NEWMARKET-ON-FERGUS’ continued fight to get a GP service back to the village was referenced at Monday’s meeting of Clare County Council.

Since June 2020, Carrigoran has been used as a medical practice following the retirement of Dr Colum Hackett in May 2019 following forty two years of service as a GP in the village. The premises used for his practice in the Fair Green of Newmarket-on-Fergus has not been used in a commercial capacity since.

Saffron and Blue Medical Centre have provided the GP service from Carrigoran after receiving a contract from the HSE.

In a proposal before Clare County Council, Cllr David Griffin (FF) called on the Department of Health and the HSE “to outline their plans to ensure long term access to GP care in rural towns and villages in Clare and around the country”.

He stated, “it is no secret that my own area of Newmarket-on-Fergus had to fight to get GP access”. He admitted he had nothing wrong with the principle of commercial healthcare premises taking on GP contracts “so long as the quality of care is there”. Situating GP services on the main streets of villages “is becoming more challenging,” the Stonehall man acknowledged.

A quarter of GPs in Ireland are over the age of sixty, Cllr Griffin flagged. “I know the HSE and GPs are working on a solution, we as local representatives need to keep the spotlight and the pressure on”.

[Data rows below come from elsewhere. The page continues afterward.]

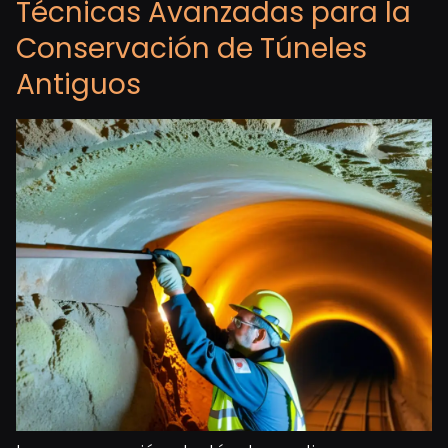
Técnicas Avanzadas para la
Conservación de Túneles
Antiguos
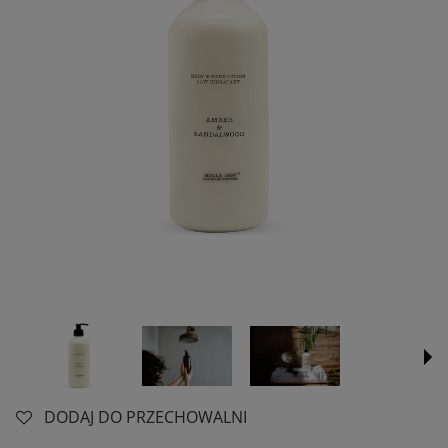
DODAJ DO PRZECHOWALNI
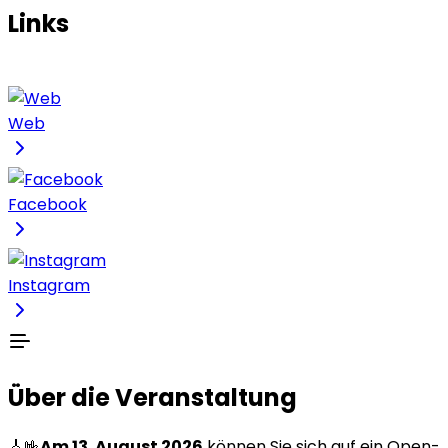
Links
Web
Facebook
Instagram
Über die Veranstaltung
🎸🤟
Am 13. August 2026
können Sie sich auf ein Open-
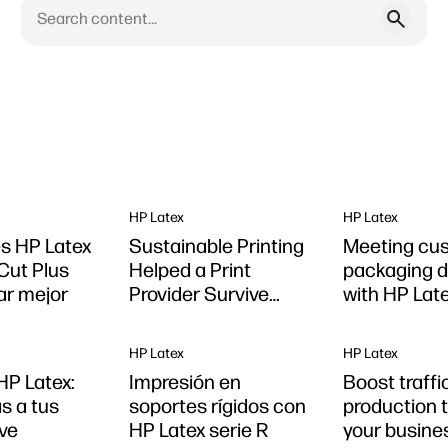
HP Latex
HP Latex
s HP Latex
Sustainable Printing
Meeting cu
 Cut Plus
Helped a Print
packaging 
ar mejor
Provider Survive
with HP Lat
Lockdown
HP Latex
HP Latex
P Latex:
Impresión en
Boost traffi
s a tus
soportes rígidos con
production 
ve
HP Latex serie R
your busine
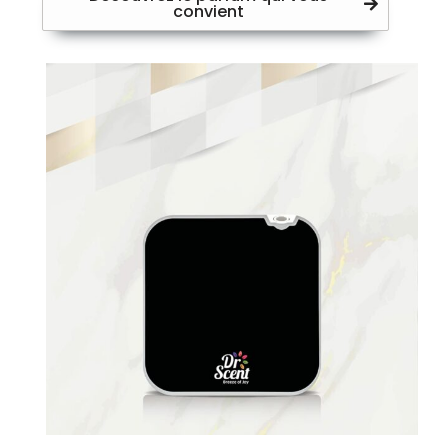
convient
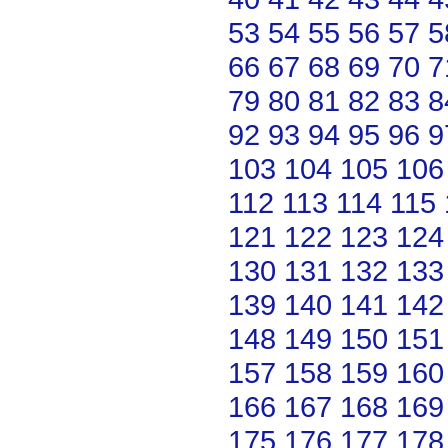
53
54
55
56
57
5
66
67
68
69
70
7
79
80
81
82
83
8
92
93
94
95
96
9
103
104
105
106
112
113
114
115
121
122
123
124
130
131
132
133
139
140
141
142
148
149
150
151
157
158
159
160
166
167
168
169
175
176
177
178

Community development is reliant on social and community infrastructure, Cllr Griffin said. “The current trend which pools multiple GPs together in the one radius may be the answer, it is a clinical question that needs to be raised, we represent communities that are rural”. He added, “GPs are at the heart a private business but many newly qualified GPs don’t want the hassle of being self-employed or the red tape of being a sole trader”.

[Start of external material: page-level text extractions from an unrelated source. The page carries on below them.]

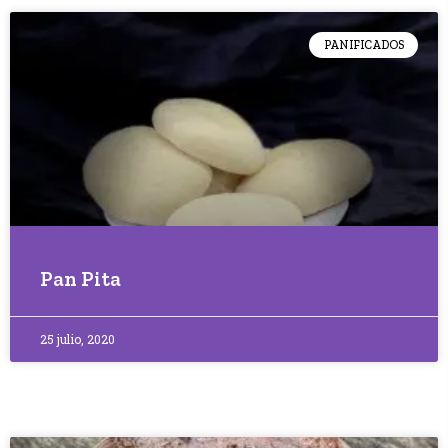
PANIFICADOS
Pan Pita
25 julio, 2020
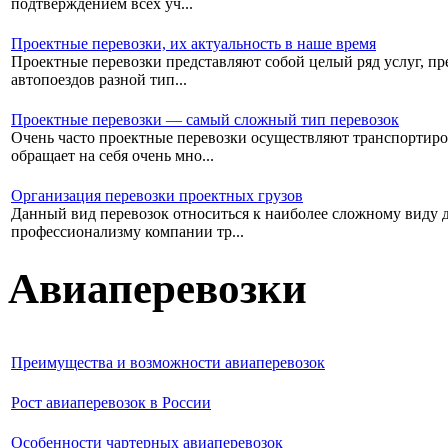
подтверждением всех уч...
Проектные перевозки, их актуальность в наше время
Проектные перевозки представляют собой целый ряд услуг, пре
автопоездов разной тип...
Проектные перевозки — самый сложный тип перевозок
Очень часто проектные перевозки осуществляют транспортиро
обращает на себя очень мно...
Организация перевозки проектных грузов
Данный вид перевозок относиться к наиболее сложному виду дос
профессионализму компании тр...
Авиаперевозки
Преимущества и возможности авиаперевозок
Рост авиаперевозок в России
Особенности чартерных авиаперевозок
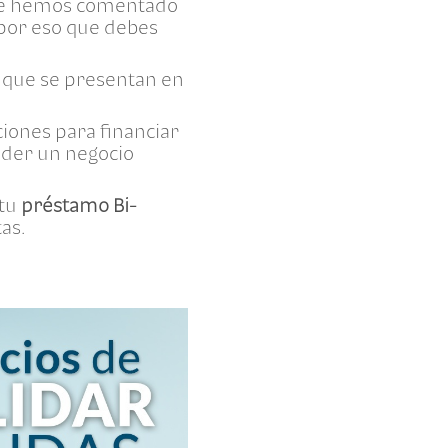
e te hemos comentado
 por eso que debes
s que se presentan en
ciones para financiar
nder un negocio
 tu
préstamo Bi-
as.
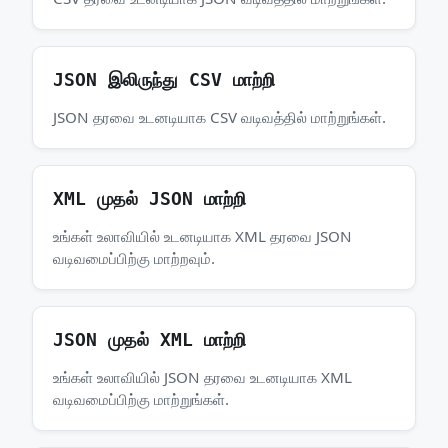
JSON இலிருந்து CSV மாற்றி
JSON தரவை உடனடியாக CSV வடிவத்தில் மாற்றுங்கள்.
XML முதல் JSON மாற்றி
உங்கள் உலாவியில் உடனடியாக XML தரவை JSON
வடிவமைப்பிற்கு மாற்றவும்.
JSON முதல் XML மாற்றி
உங்கள் உலாவியில் JSON தரவை உடனடியாக XML
வடிவமைப்பிற்கு மாற்றுங்கள்.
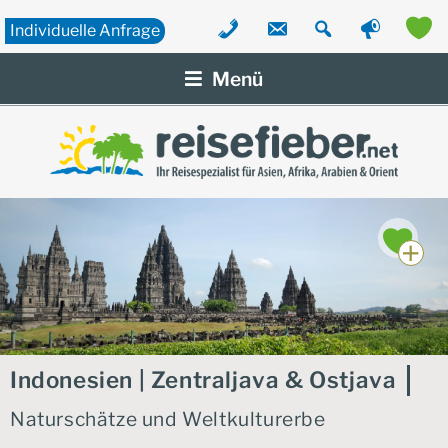
Individuelle
Anfrage
Zum
Inhalt
Menü
springen
Indonesien | Zentraljava & Ostjava
Naturschätze und Weltkulturerbe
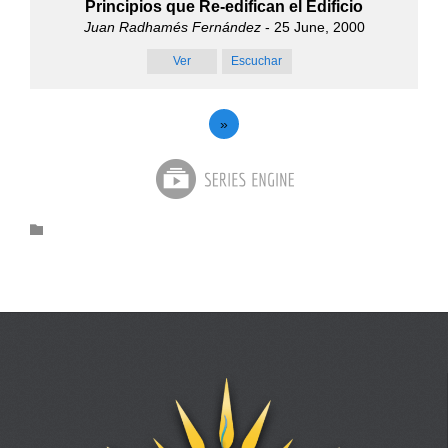
Principios que Re-edifican el Edificio
Juan Radhamés Fernández
- 25 June, 2000
Ver
Escuchar
»
Category

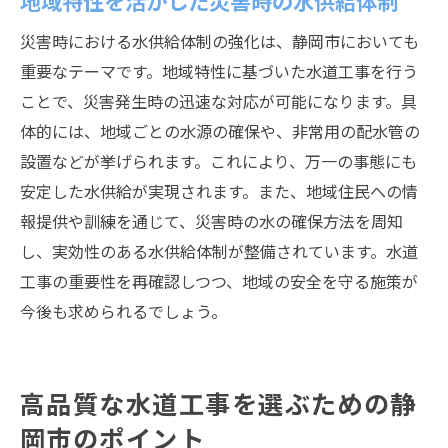
地域特性を活かした災害時の水供給体制
災害時における水供給体制の強化は、静岡市においても
重要なテーマです。地域特性に基づいた水道工事を行う
ことで、災害発生時の迅速な対応が可能になります。具
体的には、地域ごとの水源の確保や、非常用の配水管の
設置などが挙げられます。これにより、万一の事態にも
安定した水供給が実現されます。また、地域住民への情
報提供や訓練を通じて、災害時の水の確保方法を周知
し、実効性のある水供給体制が整備されています。水道
工事の重要性を再確認しつつ、地域の安全を守る施策が
今後も求められるでしょう。
高品質な水道工事を選ぶための静
岡市のポイント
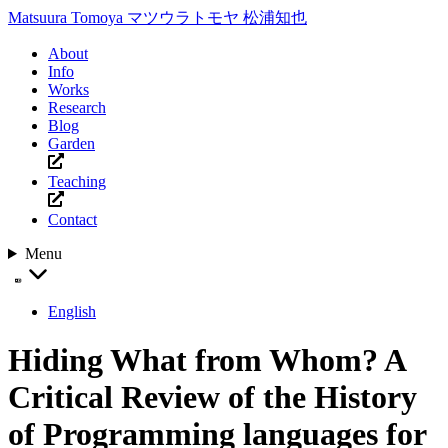
Matsuura Tomoya
マツウラトモヤ
松浦知也
About
Info
Works
Research
Blog
Garden
Teaching
Contact
Menu
English
Hiding What from Whom? A
Critical Review of the History
of Programming languages for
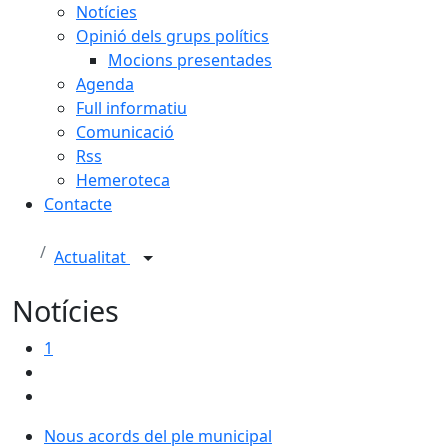
Notícies
Opinió dels grups polítics
Mocions presentades
Agenda
Full informatiu
Comunicació
Rss
Hemeroteca
Contacte
Actualitat
Notícies
1
Nous acords del ple municipal
Nous acords del ple municipal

Seconding the proposal, Cllr Tom O’Callaghan (FF) commented, “We need to think outside the box in getting doctors, a number of qualified doctors can’t practice here. We need to look at trying to incorporate our new people and provide educational purposes in English language to somehow provide help in the system”.

Services need to be broadened around GPs, maintained Cllr Rita McInerney (FF). “Often it is the services around it that make their lives more difficult or better,” she said. Four nursing homes in the West Clare Municipal District are all serviced by different GPs, she flagged, “the GPs assigned to the patients are already under pressure”.

Cllr Joe Killeen (FF) proposed that representatives of the Department of Health and HSE be brought before a meeting of the County Council to answer questions, a call which was supported by Cllr Michael Shannon (FF).